Fishing was tough to start with, the current kept pushing my line onto the mussel covered rocks while the peckers made short work of any bait I threw out.
A pod of dolphins brought a moment of excitement as they cruised within meters of the rocks, but they were gone before I could get my camera.
Day slowly turned into night and the little pickers left my bait alone. Then nothing was happening, so I took advantage of the low light to take a few photos.
Was hoping to get a 30 second exposure of my rod with a boat in the background, at about 15 seconds in my rod starting to move, then it bent over and line started to scream off… I thought that could make a good photo with the moving rod… then I thought thats big I better grab the rod. Maybe I would get a few blurred images of me fighting it.

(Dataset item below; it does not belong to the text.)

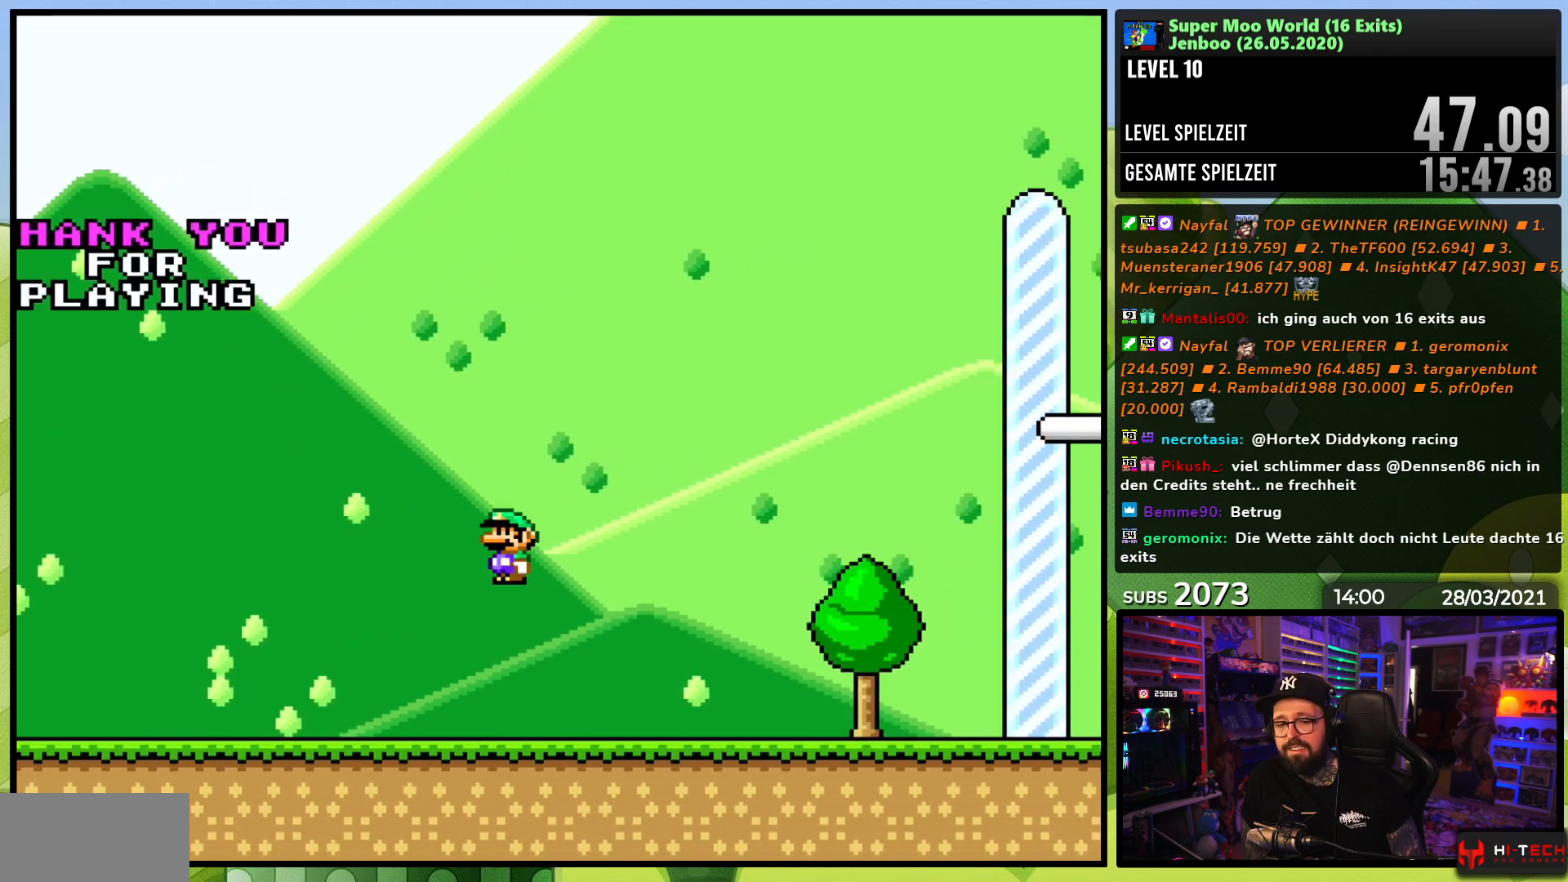
{"buttons": ["A", "X", "DPAD_RIGHT"], "events": [[167, "DPAD_RIGHT", "down"], [450, "A", "down"]]}
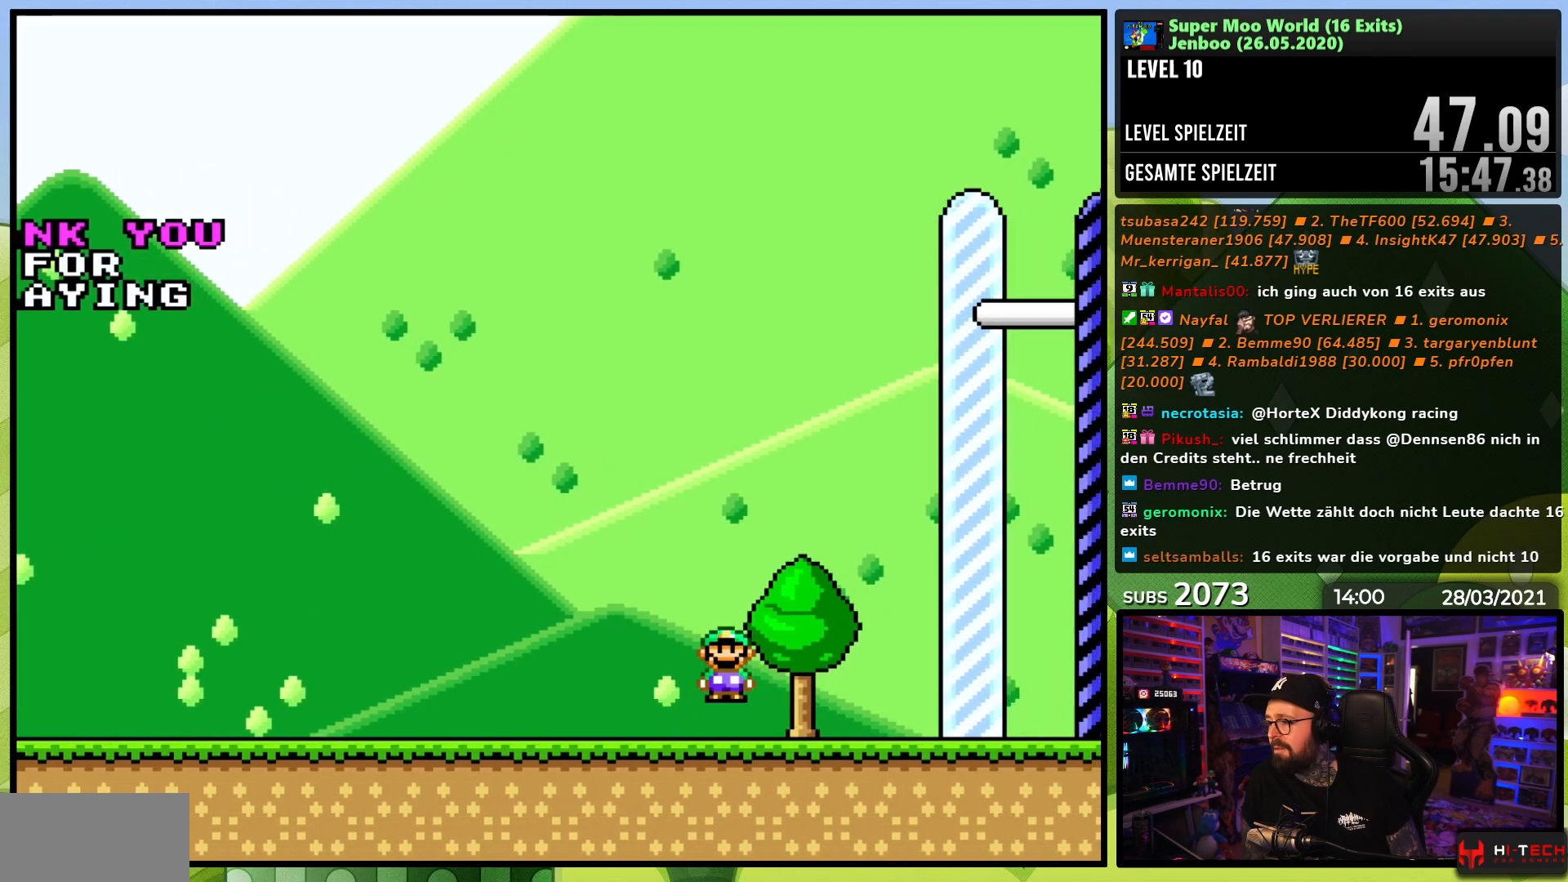
{"buttons": ["A", "X", "DPAD_RIGHT"], "events": []}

The fish was powerful, it pulled a lot of line, and my reel nearly malfunctioned but I quickly had it under control. There was no head shakes, so it did not feel like a Snapper, but it was moving about much to actively to be a Ray and was much to powerful to be a Kahwai. I was thinking it could be a shark when I got the first glismp in the headlamp. A long silverly thing, maybe the underside of a rays wing. But the fight was not powerful enough to be Ray. Got a second look, still uncertain then third. Damn thats a big Snapper and surprisingly quickly had it onto the beach. I left it stranded in just a few cms of water, when the panic started. I sprinted back to my pack grab the measure, diverted to get my camera and quickly put it onto auto while lifting the flash. Now, where in hell would I find flat ground to measure the fish…
Picked him, damn he is long. Onto the measure, is that 90cm… ummm no he is not touching the end. A flapping fit and he was now calm pushed him to the end, first photo, to close, missing a tail, the second missing less tail. The third had all the fish. Been out of the water long enough already, no time for another reposition. By now he had spat the hook so back into the water it went.